Output every entry below word for word, minus the images.

□ □ □ □

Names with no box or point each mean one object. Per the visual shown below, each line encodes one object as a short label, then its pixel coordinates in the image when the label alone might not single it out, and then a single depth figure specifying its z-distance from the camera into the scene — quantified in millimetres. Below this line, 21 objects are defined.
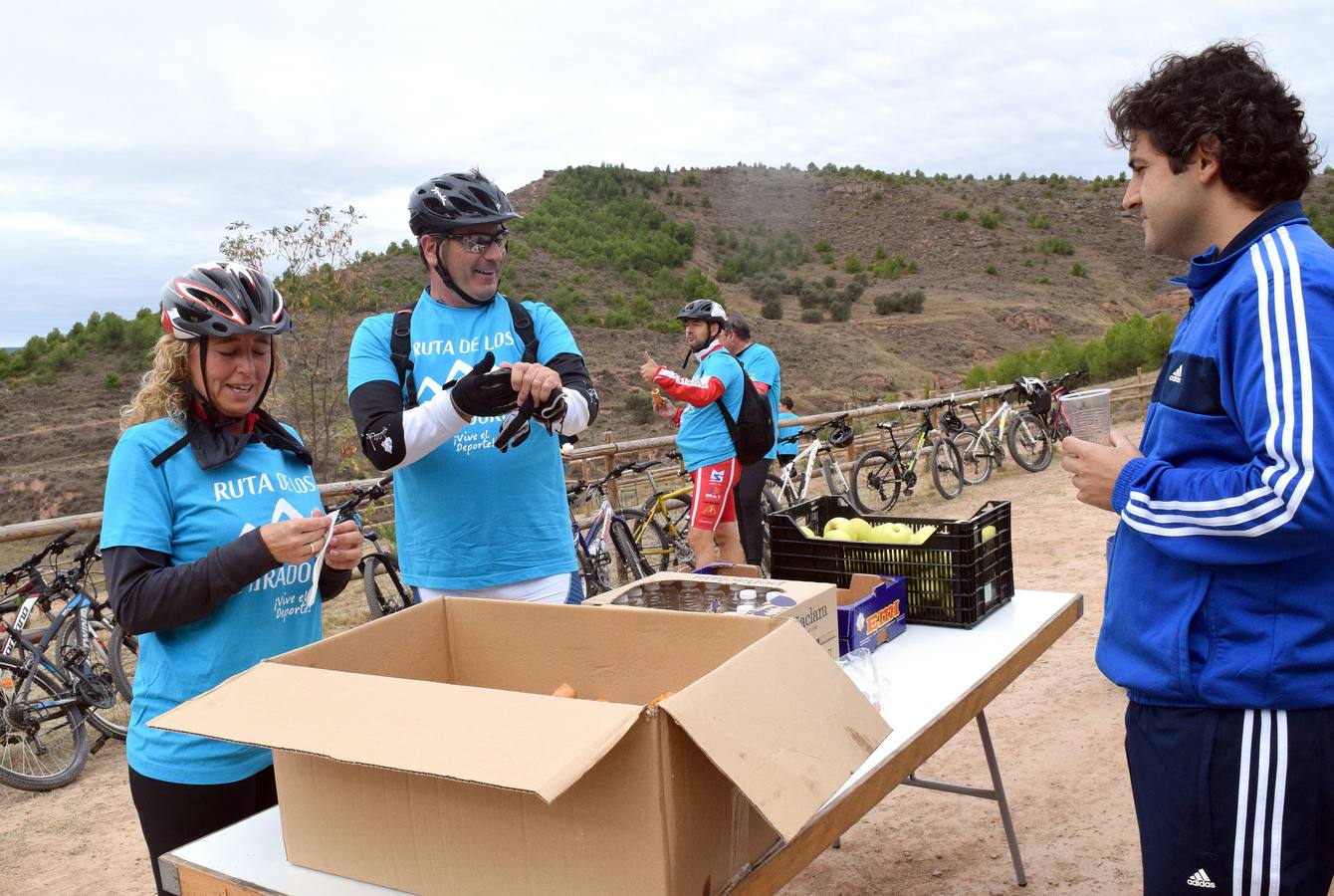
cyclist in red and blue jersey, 6203
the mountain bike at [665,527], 8008
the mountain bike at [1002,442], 12492
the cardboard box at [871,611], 2352
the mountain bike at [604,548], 7117
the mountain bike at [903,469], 11141
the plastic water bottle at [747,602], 1914
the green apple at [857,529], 2848
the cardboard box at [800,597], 2053
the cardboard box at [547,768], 1223
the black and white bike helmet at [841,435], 10827
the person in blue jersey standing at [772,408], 6863
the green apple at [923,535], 2733
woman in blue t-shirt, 1887
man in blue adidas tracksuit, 1500
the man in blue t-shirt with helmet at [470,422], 2557
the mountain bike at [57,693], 4918
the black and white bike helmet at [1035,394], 13047
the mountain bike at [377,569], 6634
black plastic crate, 2637
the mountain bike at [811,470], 9609
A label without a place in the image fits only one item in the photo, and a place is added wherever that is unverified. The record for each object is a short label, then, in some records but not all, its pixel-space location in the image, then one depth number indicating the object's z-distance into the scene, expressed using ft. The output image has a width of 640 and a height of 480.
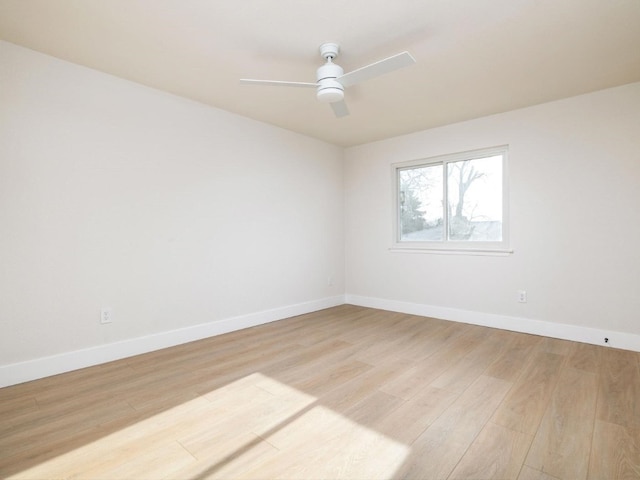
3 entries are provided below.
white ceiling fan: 7.12
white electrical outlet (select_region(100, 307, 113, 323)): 8.66
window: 12.12
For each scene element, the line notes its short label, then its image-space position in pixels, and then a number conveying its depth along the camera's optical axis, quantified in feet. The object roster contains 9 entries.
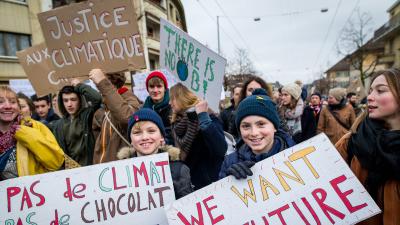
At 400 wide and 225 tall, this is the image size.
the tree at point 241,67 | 76.59
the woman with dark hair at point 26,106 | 11.40
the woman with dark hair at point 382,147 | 4.65
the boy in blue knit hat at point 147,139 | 6.59
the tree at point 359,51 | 83.73
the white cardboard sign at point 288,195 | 4.96
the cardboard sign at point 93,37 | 8.84
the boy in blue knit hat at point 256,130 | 6.12
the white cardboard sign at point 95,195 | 5.72
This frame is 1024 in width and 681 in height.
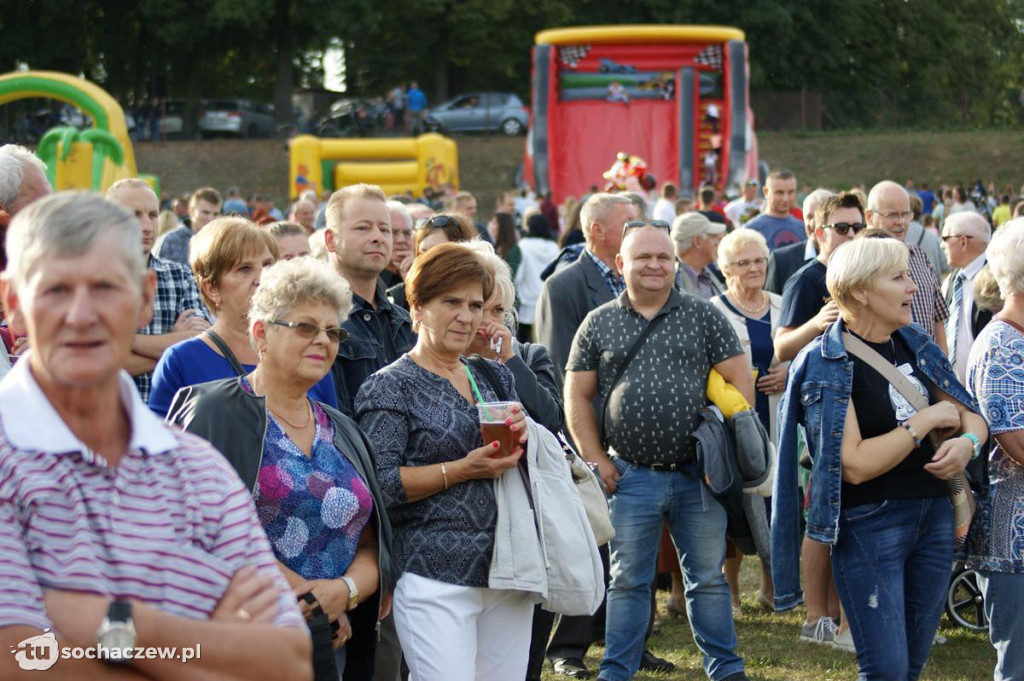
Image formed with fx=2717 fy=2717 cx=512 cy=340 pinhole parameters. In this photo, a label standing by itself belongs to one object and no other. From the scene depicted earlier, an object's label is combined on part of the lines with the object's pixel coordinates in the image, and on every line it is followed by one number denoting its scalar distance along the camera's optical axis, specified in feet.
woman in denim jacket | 29.37
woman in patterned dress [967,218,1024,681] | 29.98
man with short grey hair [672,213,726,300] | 50.45
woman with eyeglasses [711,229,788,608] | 45.59
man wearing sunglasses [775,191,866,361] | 40.47
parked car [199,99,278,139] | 257.47
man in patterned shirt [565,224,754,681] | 35.10
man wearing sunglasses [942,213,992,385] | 42.57
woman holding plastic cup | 26.00
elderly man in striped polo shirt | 13.25
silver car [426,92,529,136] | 250.78
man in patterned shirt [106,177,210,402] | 30.84
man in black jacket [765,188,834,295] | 50.00
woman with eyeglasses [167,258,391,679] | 22.17
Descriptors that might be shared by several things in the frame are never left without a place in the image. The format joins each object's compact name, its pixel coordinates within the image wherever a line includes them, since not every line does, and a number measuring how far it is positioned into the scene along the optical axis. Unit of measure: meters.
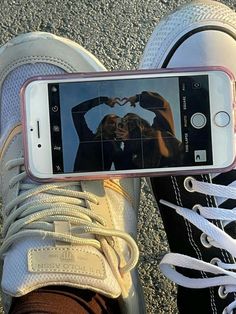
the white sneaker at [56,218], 0.91
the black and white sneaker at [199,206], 1.00
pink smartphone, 0.95
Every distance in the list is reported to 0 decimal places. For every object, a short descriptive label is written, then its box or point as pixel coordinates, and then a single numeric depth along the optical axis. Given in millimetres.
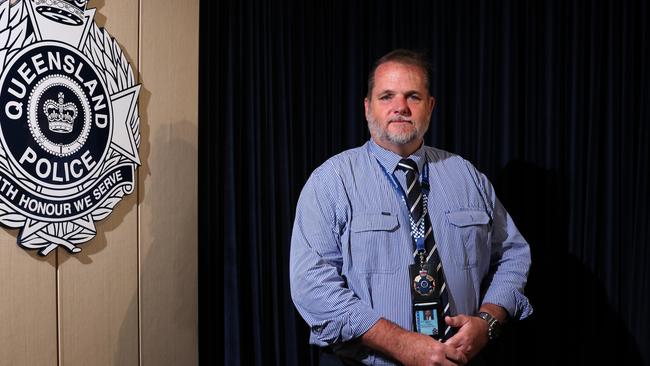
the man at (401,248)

□ □ □ □

• [Result below]
Names with no box or point each mean one object. Per the visual shown below, each line encodes one object as a short label, then its pixel coordinates in the image when the label alone might not single it out, and then a single depth figure specifying its z-distance from the camera into the scene — quantified in millimetres. Below this line, 21 objects are defined.
cyclist in red and blue jersey, 6203
the mountain bike at [665,527], 8008
the mountain bike at [1002,442], 12492
the cardboard box at [871,611], 2352
the mountain bike at [604,548], 7117
the mountain bike at [903,469], 11141
the plastic water bottle at [747,602], 1914
the green apple at [857,529], 2848
the cardboard box at [800,597], 2053
the cardboard box at [547,768], 1223
the black and white bike helmet at [841,435], 10827
the person in blue jersey standing at [772,408], 6863
the green apple at [923,535], 2733
woman in blue t-shirt, 1887
man in blue adidas tracksuit, 1500
the man in blue t-shirt with helmet at [470,422], 2557
the mountain bike at [57,693], 4918
the black and white bike helmet at [1035,394], 13047
the mountain bike at [377,569], 6634
black plastic crate, 2637
the mountain bike at [811,470], 9609
A label without a place in the image fits only one item in the photo, and a place is added wherever that is unverified. The record for each object is a short label, then, in some records but not all, its pixel-space location in the image, then one depth number indicating the object's z-distance into the scene, expressed using ft. The output image has a width of 640 and a height of 480.
3 entries are provided below.
white ceiling fan: 7.12
white electrical outlet (select_region(100, 307, 113, 323)): 8.66
window: 12.12
For each scene element, the line notes its short label, then its image-space position in pixels, and then a number conveying its depth along the camera's optical axis, quantified in feet. The object roster contains 9 entries.
At 400 wide and 225 tall, this is the image size.
the tree at point 241,67 | 76.59
the woman with dark hair at point 26,106 | 11.40
the woman with dark hair at point 382,147 | 4.65
the boy in blue knit hat at point 147,139 | 6.59
the tree at point 359,51 | 83.73
the white cardboard sign at point 288,195 | 4.96
the cardboard sign at point 93,37 | 8.84
the boy in blue knit hat at point 256,130 | 6.12
the white cardboard sign at point 95,195 | 5.72
This frame is 1024 in width and 681 in height.
Image formed with fx=2717 fy=2717 cx=512 cy=340 pinhole parameters. In this photo, a label standing by itself belongs to one object and no other. From the scene depicted earlier, an object's label is combined on part of the lines with the object's pixel coordinates in the image, and on every line it is followed by one number denoting its scalar distance along the camera's optical axis, specified in feet.
woman in denim jacket | 29.37
woman in patterned dress [967,218,1024,681] | 29.98
man with short grey hair [672,213,726,300] | 50.45
woman with eyeglasses [711,229,788,608] | 45.59
man wearing sunglasses [775,191,866,361] | 40.47
parked car [199,99,278,139] | 257.47
man in patterned shirt [565,224,754,681] | 35.10
man wearing sunglasses [942,213,992,385] | 42.57
woman holding plastic cup | 26.00
elderly man in striped polo shirt | 13.25
silver car [426,92,529,136] | 250.78
man in patterned shirt [106,177,210,402] | 30.84
man in black jacket [765,188,834,295] | 50.00
woman with eyeglasses [167,258,391,679] | 22.17
Descriptors that might be shared by several things in the frame are never left without a place in the image. The format joins each object's compact name, its pixel coordinates within the image wherever a line includes them, since not every line does, and a number measuring how far it is positioned into the scene along the optical axis. Unit of measure: meters.
the white sneaker at [56,218], 0.91
the black and white sneaker at [199,206], 1.00
pink smartphone, 0.95
Every distance in the list is reported to 0 decimal places. For every object, a short descriptive label is written, then its box or point as pixel coordinates, and then a single numeric depth along the optical axis. Given in millimetres.
the man at (401,248)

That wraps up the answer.